How Did Bismarck Do It?

The creation of the modern unified German state in January 1871 constitutes the greatest diplomatic and political achievement of any leader of the last two centuries; but it was effected at a huge personal and political price, argues Jonathan Steinberg.

A portrait of Bismarck by Franz von Lenback, 1888.
A portrait of Bismarck by Franz von Lenback, 1888.

In June 1862 Otto von Bismarck, then 47 years old and not yet minister-president of Prussia, decided to visit London. He had been the Prussian ambassador to St Petersburg since 1859 and for nearly a decade before that served as Prussia’s ambassador to the German Confederation.

His reputation in diplomatic circles was that of a person capable of eccentric and outrageous statements. He lived up to it at a reception at the Russian ambassador’s residence. Bismarck explained his plans to Benjamin Disraeli, the future British prime minister; Baron Brunnow, the Russian ambassador; and the Austrian envoy, Friedrich, Count Vitzthum von Eckstädt. He told the astounded guests exactly what he had in mind.
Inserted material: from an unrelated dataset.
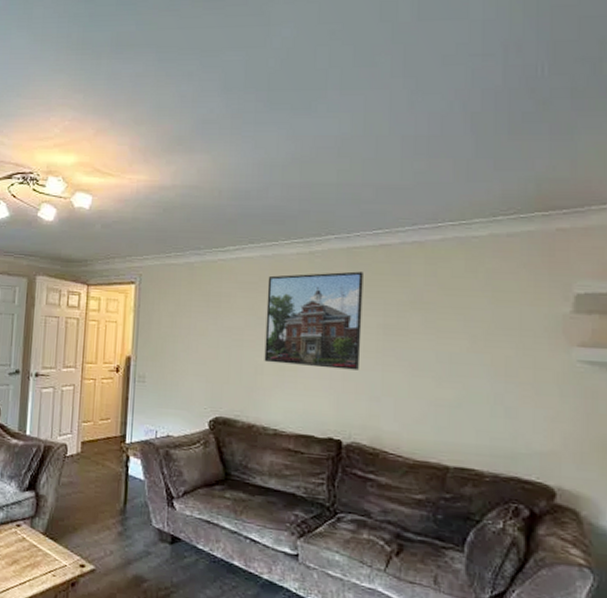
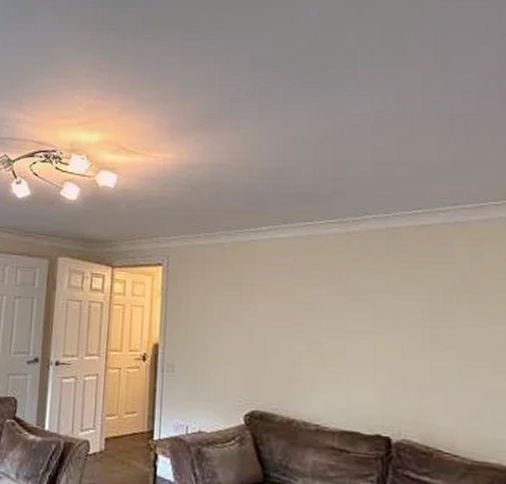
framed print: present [264,271,363,370] -> none [302,253,407,360]

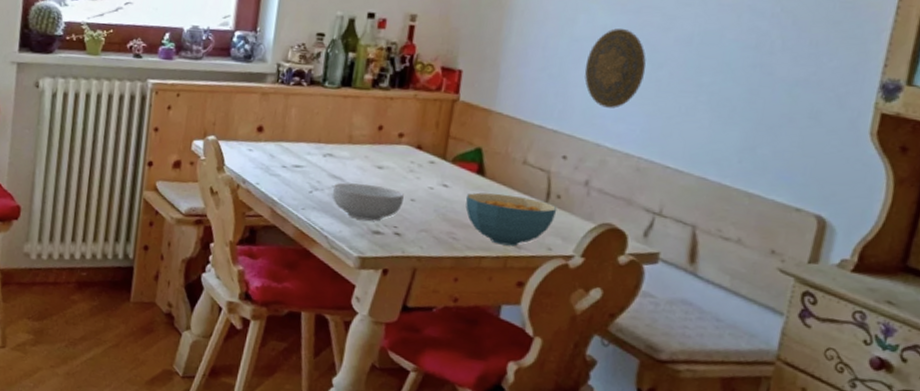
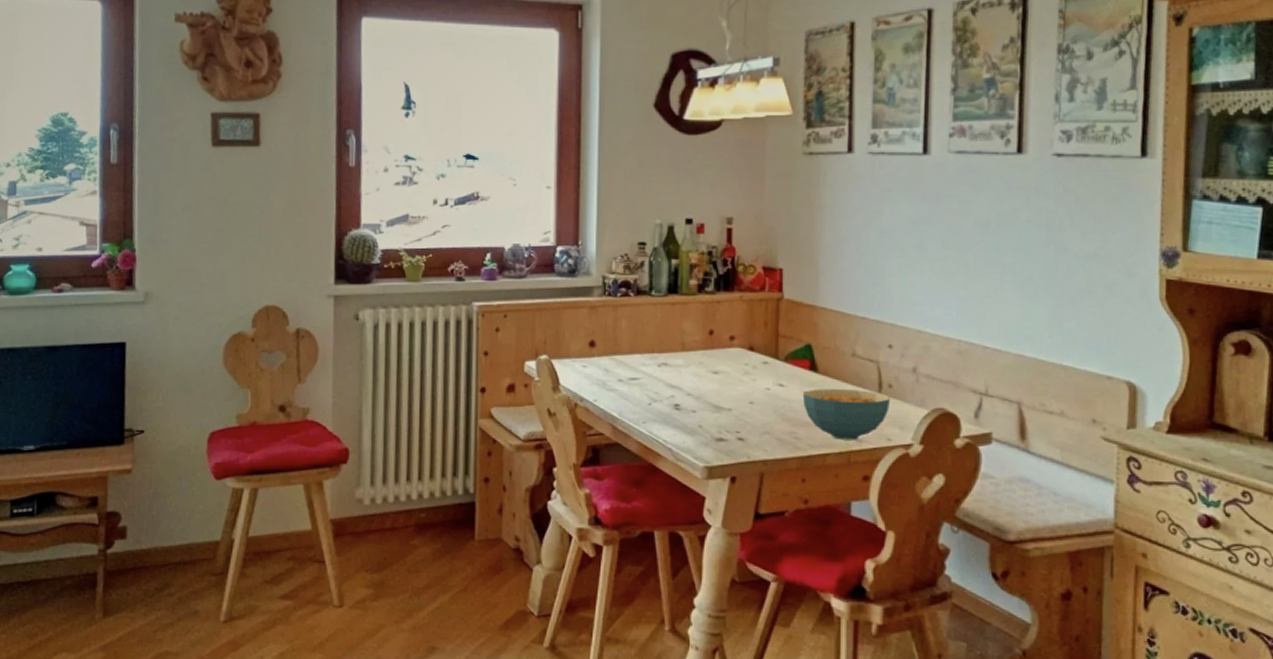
cereal bowl: present [332,182,404,222] -> none [671,391,742,428]
decorative plate: present [584,28,646,109] -> none [897,218,953,294]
Disraeli recorded his words:

I shall soon be compelled to undertake the conduct of the Prussian government. My first care will be to re-organise the army, with or without, the help of the Landtag ... As soon as the army shall have been brought into such a condition as to inspire respect, I shall seize the first best pretext to declare war against Austria, dissolve the German Diet, subdue the minor states and give national unity to Germany under Prussian leadership. I have come here to say this to the Queen’s ministers.